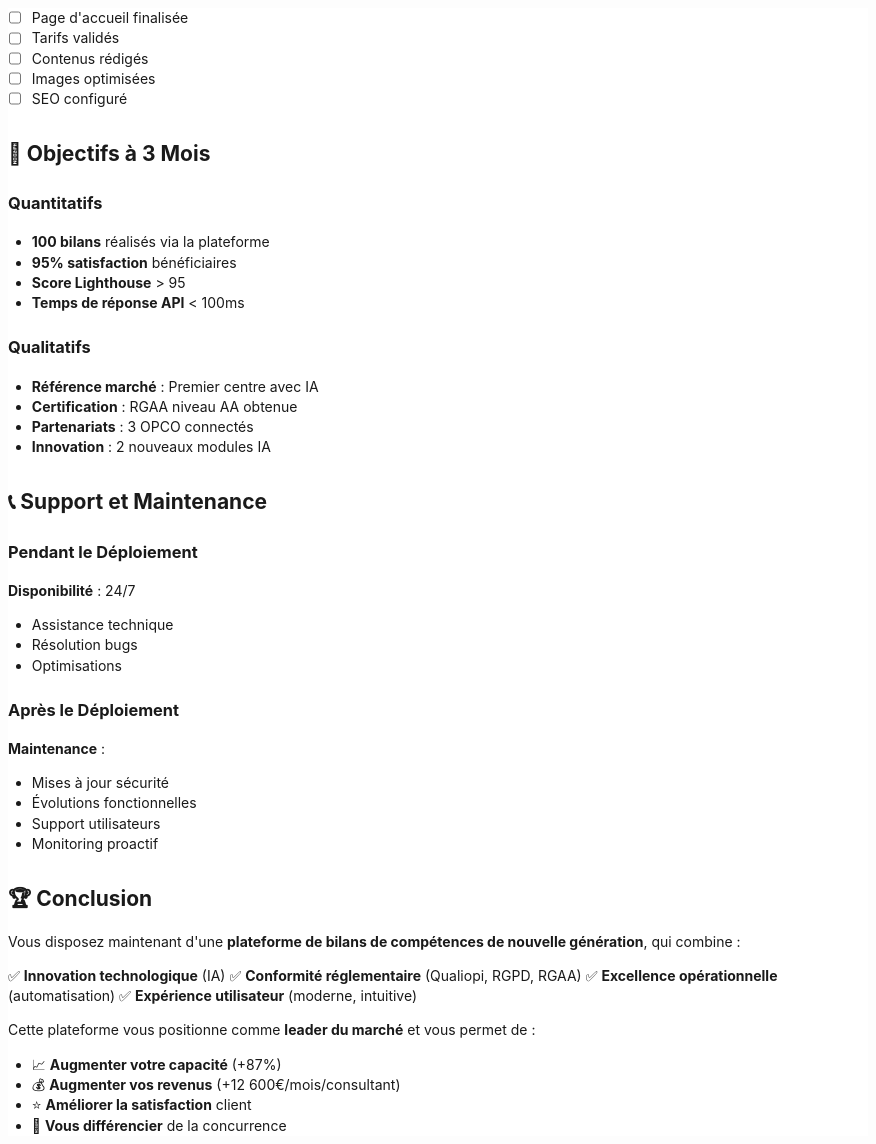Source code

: - [ ] Page d'accueil finalisée
- [ ] Tarifs validés
- [ ] Contenus rédigés
- [ ] Images optimisées
- [ ] SEO configuré

## 🎯 Objectifs à 3 Mois

### Quantitatifs

- **100 bilans** réalisés via la plateforme
- **95% satisfaction** bénéficiaires
- **Score Lighthouse** > 95
- **Temps de réponse API** < 100ms

### Qualitatifs

- **Référence marché** : Premier centre avec IA
- **Certification** : RGAA niveau AA obtenue
- **Partenariats** : 3 OPCO connectés
- **Innovation** : 2 nouveaux modules IA

## 📞 Support et Maintenance

### Pendant le Déploiement

**Disponibilité** : 24/7
- Assistance technique
- Résolution bugs
- Optimisations

### Après le Déploiement

**Maintenance** :
- Mises à jour sécurité
- Évolutions fonctionnelles
- Support utilisateurs
- Monitoring proactif

## 🏆 Conclusion

Vous disposez maintenant d'une **plateforme de bilans de compétences de nouvelle génération**, qui combine :

✅ **Innovation technologique** (IA)
✅ **Conformité réglementaire** (Qualiopi, RGPD, RGAA)
✅ **Excellence opérationnelle** (automatisation)
✅ **Expérience utilisateur** (moderne, intuitive)

Cette plateforme vous positionne comme **leader du marché** et vous permet de :
- 📈 **Augmenter votre capacité** (+87%)
- 💰 **Augmenter vos revenus** (+12 600€/mois/consultant)
- ⭐ **Améliorer la satisfaction** client
- 🚀 **Vous différencier** de la concurrence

=======

■ Requirement: An unaltered copy of the material, without images, should be set down.

■ Response:
Source code

: - [ ] Page d'accueil finalisée
- [ ] Tarifs validés
- [ ] Contenus rédigés
- [ ] Images optimisées
- [ ] SEO configuré

## 🎯 Objectifs à 3 Mois

### Quantitatifs

- **100 bilans** réalisés via la plateforme
- **95% satisfaction** bénéficiaires
- **Score Lighthouse** > 95
- **Temps de réponse API** < 100ms

### Qualitatifs

- **Référence marché** : Premier centre avec IA
- **Certification** : RGAA niveau AA obtenue
- **Partenariats** : 3 OPCO connectés
- **Innovation** : 2 nouveaux modules IA

## 📞 Support et Maintenance

### Pendant le Déploiement

**Disponibilité** : 24/7
- Assistance technique
- Résolution bugs
- Optimisations

### Après le Déploiement

**Maintenance** :
- Mises à jour sécurité
- Évolutions fonctionnelles
- Support utilisateurs
- Monitoring proactif

## 🏆 Conclusion

Vous disposez maintenant d'une **plateforme de bilans de compétences de nouvelle génération**, qui combine :

✅ **Innovation technologique** (IA)
✅ **Conformité réglementaire** (Qualiopi, RGPD, RGAA)
✅ **Excellence opérationnelle** (automatisation)
✅ **Expérience utilisateur** (moderne, intuitive)

Cette plateforme vous positionne comme **leader du marché** et vous permet de :
- 📈 **Augmenter votre capacité** (+87%)
- 💰 **Augmenter vos revenus** (+12 600€/mois/consultant)
- ⭐ **Améliorer la satisfaction** client
- 🚀 **Vous différencier** de la concurrence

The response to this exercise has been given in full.